Mr. Gilmartin’s post was then reposted by Brian Nieves, the chief of staff to Deputy Attorney General Todd Blanche. 

The defense also pointed to the White House press secretary, Karoline Leavitt, who referred to Mr. Mangione as a “left-wing assassin” in a September 22 news conference, comparing him to another alleged assassin, the man charged with murdering Charlie Kirk. Later that day, the White House announced in a press release that it would classify the self-proclaimed “left-wing anti-fascist” group Antifa as a “domestic terrorist organization,” in its aim to address the “Radical Left violence that has permeated the nation in recent years.” 

But Mr. Mangione’s defense attorneys wrote that their client was not associated with any left-wing extremist groups, let alone the alleged assassin of Charlie Kirk.  

“The Government has indelibly prejudiced Mr. Mangione by baselessly linking him to unrelated violent events, and left-wing extremist groups, despite there being no connection or affiliation,” defense attorneys wrote in their letter. 

“A recent, tragic, high-profile murder has only increased this prejudicial rhetoric. The attempts to connect Mr. Mangione with these incidents and paint him as a ‘left wing’ violent extremist are false, prejudicial. … Mr. Mangione in fact does not support these violent actions, does not condone past or future political violence, nor is he in any way aligned with the group mentioned in the White House press release.” 

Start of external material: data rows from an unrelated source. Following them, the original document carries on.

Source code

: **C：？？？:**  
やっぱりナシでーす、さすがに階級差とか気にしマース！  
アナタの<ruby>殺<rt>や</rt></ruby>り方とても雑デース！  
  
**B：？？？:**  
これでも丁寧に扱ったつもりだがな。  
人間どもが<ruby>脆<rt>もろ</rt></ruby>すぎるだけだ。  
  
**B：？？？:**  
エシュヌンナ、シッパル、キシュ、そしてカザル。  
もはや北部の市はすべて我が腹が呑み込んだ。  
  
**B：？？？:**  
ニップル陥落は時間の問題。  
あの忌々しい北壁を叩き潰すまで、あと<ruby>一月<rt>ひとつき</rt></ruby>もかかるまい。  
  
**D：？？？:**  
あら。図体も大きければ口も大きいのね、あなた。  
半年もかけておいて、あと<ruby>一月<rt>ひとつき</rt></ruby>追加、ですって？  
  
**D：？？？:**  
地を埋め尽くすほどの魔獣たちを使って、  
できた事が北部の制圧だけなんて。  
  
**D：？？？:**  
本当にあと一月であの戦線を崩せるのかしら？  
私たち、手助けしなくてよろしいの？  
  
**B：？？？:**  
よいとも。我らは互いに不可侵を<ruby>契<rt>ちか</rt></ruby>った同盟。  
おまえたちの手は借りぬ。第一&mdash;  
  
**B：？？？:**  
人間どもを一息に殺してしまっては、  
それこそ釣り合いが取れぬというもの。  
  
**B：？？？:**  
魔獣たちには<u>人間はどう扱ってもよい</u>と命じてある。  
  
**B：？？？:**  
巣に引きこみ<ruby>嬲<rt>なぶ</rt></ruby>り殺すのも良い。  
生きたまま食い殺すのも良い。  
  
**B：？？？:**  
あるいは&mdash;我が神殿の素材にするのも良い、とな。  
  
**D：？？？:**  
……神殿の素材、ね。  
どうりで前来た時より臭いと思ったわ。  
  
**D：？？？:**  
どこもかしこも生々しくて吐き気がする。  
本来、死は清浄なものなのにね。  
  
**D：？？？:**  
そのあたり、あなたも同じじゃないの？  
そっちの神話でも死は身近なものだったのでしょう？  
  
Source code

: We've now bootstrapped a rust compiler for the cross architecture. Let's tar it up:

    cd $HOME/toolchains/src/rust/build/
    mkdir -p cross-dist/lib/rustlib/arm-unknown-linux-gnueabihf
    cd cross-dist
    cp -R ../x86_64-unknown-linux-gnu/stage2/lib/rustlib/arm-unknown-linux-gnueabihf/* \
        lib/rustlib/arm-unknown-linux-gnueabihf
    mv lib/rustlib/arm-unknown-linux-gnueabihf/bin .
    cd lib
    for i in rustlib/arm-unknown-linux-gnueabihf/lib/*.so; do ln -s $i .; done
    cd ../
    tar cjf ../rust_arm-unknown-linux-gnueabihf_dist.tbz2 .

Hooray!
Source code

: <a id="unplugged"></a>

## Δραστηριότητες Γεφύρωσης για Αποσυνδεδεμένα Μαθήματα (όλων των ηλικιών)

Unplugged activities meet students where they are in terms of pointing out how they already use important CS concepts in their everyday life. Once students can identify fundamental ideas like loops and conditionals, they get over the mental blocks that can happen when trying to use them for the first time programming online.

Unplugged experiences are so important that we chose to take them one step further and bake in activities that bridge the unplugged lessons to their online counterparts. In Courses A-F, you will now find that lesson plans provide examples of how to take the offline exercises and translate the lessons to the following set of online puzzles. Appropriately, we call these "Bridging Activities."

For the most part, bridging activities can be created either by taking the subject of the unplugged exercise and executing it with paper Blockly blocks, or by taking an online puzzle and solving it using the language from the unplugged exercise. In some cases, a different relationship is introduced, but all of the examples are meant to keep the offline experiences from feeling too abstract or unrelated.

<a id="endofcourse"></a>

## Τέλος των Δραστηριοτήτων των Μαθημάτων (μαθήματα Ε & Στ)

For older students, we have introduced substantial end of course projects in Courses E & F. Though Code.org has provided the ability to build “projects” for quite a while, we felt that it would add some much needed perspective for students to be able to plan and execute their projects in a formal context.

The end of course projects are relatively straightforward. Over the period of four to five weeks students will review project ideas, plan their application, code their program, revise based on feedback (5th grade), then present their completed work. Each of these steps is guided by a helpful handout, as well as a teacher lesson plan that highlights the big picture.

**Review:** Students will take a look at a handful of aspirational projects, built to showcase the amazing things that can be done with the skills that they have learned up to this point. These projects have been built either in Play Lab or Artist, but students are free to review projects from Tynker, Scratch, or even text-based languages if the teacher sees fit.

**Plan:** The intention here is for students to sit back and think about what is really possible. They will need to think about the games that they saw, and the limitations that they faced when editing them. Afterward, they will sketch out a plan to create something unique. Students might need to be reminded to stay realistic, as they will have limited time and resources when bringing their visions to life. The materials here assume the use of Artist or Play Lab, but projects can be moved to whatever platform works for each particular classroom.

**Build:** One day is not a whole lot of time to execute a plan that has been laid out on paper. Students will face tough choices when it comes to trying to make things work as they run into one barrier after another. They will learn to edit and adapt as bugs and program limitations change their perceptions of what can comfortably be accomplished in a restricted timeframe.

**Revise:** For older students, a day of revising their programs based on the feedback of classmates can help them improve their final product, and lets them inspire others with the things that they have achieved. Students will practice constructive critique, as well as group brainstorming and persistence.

In her order, the presiding judge asked prosecutors to explain these statements and to advise Mr. Blanche that “future violations may result in sanctions, which could include personal financial penalties, contempt of court findings, or relief specific to the prosecution of this matter.” She further reminded the government that these rules also apply to Ms. Bondi.  

Judge Garnet told prosecutors that they could include their response to her order in their reply brief to the death penalty motion, which was filed by the defense team last Saturday.   

In that 114-page filing, the defense asked the judge to block the death penalty-eligible charge, murder through the use of a firearm, because a “torrent of prejudice from multiple public officials” violated their client’s constitutional rights and made it impossible for him to receive a fair trial. 

Defense attorneys wrote that Mr. Mangione had effectively been portrayed by state and government officials as a “captured cartel chief or comic book villain.” 

When Mr. Mangione was extradited to New York, 10 days after his arrest in Pennsylvania, he arrived in chains and a bright orange prison jumpsuit at Manhattan’s Wall Street heliport, and was met by Mayor Eric Adams and the New York Police Department commissioner, Jessica Tisch, other high ranking officials, and a swarm of NYPD officers. The lead defense attorney, Karen Friedman Agnifilo, argued that this perp-walk was staged for the “political needs of federal and local officials and not for public safety.” 

“In a show of force befitting a captured cartel chief or comic book villain, Mr. Mangione … who had never been in trouble with the law, was ‘perp walked’ before scores of television cameras and press reporters, surrounded by armed law enforcement officials in tactical SWAT gear and raid jackets,” Ms. Agnifilo wrote. 

She added, “Potential jurors … were imprinted with a scene out of a Marvel movie, with dozens of agents needed to protect the public from the shackled monster Mangione.” 

Federal prosecutors have yet to respond to the motion. 

Mr. Mangione’s next appearance in federal court is scheduled for December 5. He is also set to appear in state court on December 1. It is unclear which of the two cases will go to trial first.